# DoorDash Failure Nationwide



## SurgeMachine (Mar 15, 2016)

https://www.myridesharebusiness.com...G-NEWS-DoorDash-App-Suddenly-Fails-Nationwide

"Support staff are currently scrambling to try to figure out the cause of the massive crash that has left drivers and customers without the ability to use the app as of 5:30pm Wednesday July 12, 2017 PST. Reports from drivers and users nationwide have stated that both drivers and users have been completely unsuccessful in accessing the use of the app starting at 5:30pm Pacific time. Drivers reportedly were completely unable to login at all, some drivers reported all schedules being deleted, others even said that orders had been submitted generating massive red areas with no drivers able to deliver..."


----------



## uberboy1212 (Jan 10, 2017)

Wow did anyone experience this? I dashed until 3pm with no problems. App seems to be working normal right now. Hope there's no problems tomorrow


----------



## sellkatsell44 (Oct 25, 2015)

...

I just placed an order on door dash via website.

I don't like downloading apps, I'm pretty particular about how my storage is used even though I'm sitting on 128gb.

its suppose to be delivered in 30 mins...

I wish I could tip after the delivery, not before...if its for the service, because I'm already paying for the delivery + applicable taxes + service fee...etc


----------



## SurgeMachine (Mar 15, 2016)

It could be just certain parts of the country, I know for a fact the SF Bay Area is all kinds of messed up, just got a text a few minutes ago saying "we're experiencing some technical difficulties with the Dasher app. We're working to fix the issue and will update you ASAP."

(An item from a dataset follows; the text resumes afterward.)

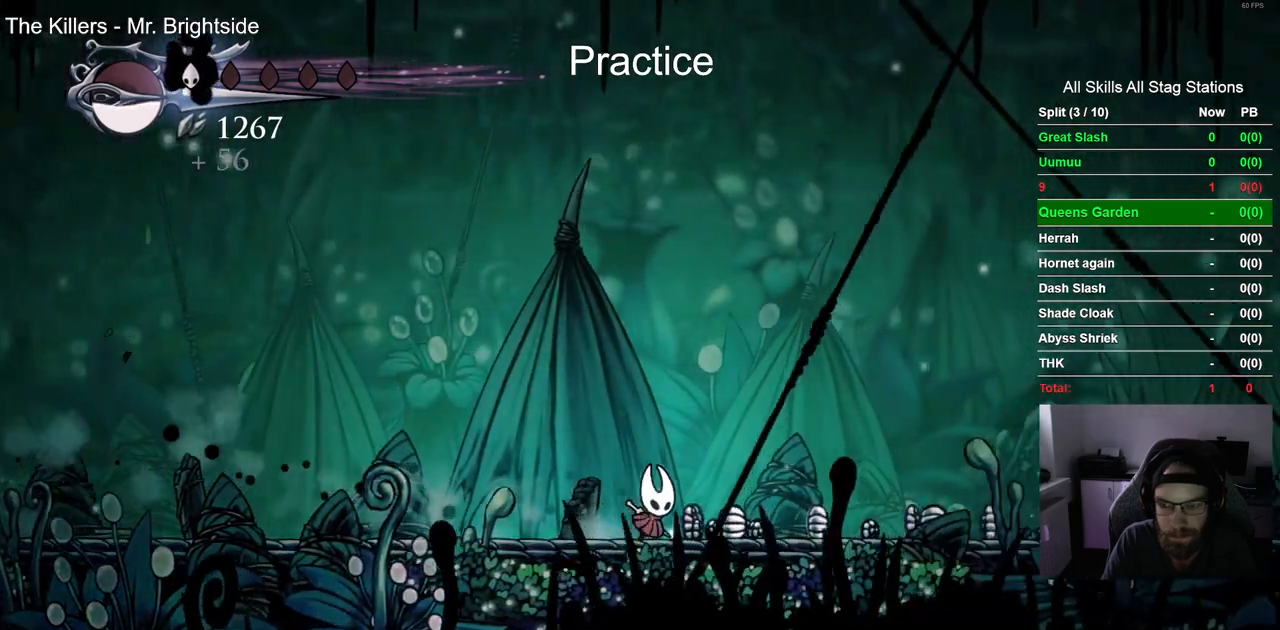
{"dt_ms": 500, "buttons": ["DPAD_RIGHT"], "left_stick": "center", "right_stick": "center", "events": [[50, "R2", "down"], [283, "R2", "up"]]}
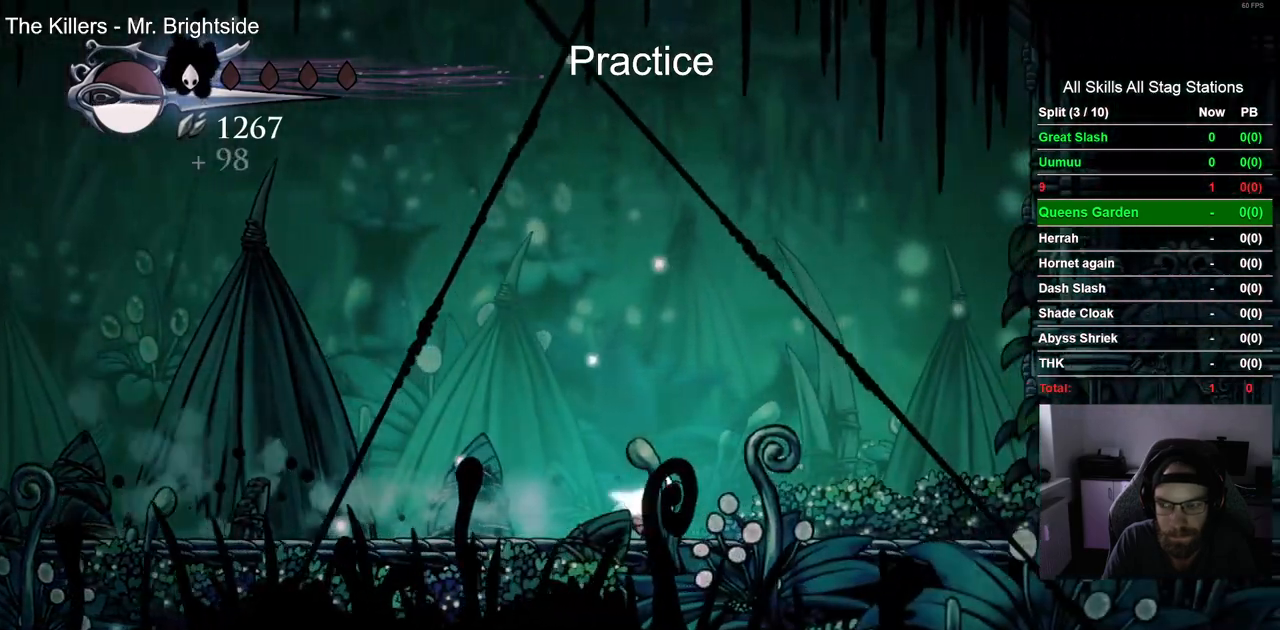
{"dt_ms": 500, "buttons": ["DPAD_RIGHT"], "left_stick": "center", "right_stick": "center", "events": [[217, "R2", "down"], [433, "R2", "up"]]}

Anyone else having issues? My app is completely red with all these orders that need to be picked up lmao.


----------



## uberboy1212 (Jan 10, 2017)

SurgeMachine said:


> It could be just certain parts of the country, I know for a fact the SF Bay Area is all kinds of messed up, just got a text a few minutes ago saying "we're experiencing some technical difficulties with the Dasher app. We're working to fix the issue and will update you ASAP."
> 
> Anyone else having issues? My app is completely red with all these orders that need to be picked up lmao.


Jesus that's crazy. No red on my map in DC but I did just receive the same text


----------



## SurgeMachine (Mar 15, 2016)

Update: Looks like the blackout is now resolved. But you won't catch me out there tonight...probably lots of upset customers right now. How many people ordered food that never got picked up I wonder?


----------



## sellkatsell44 (Oct 25, 2015)

not me, eating my food rn

they texted me to say that the dasher will be late, about 30 mins, then he just showed up at first, about ten mins late.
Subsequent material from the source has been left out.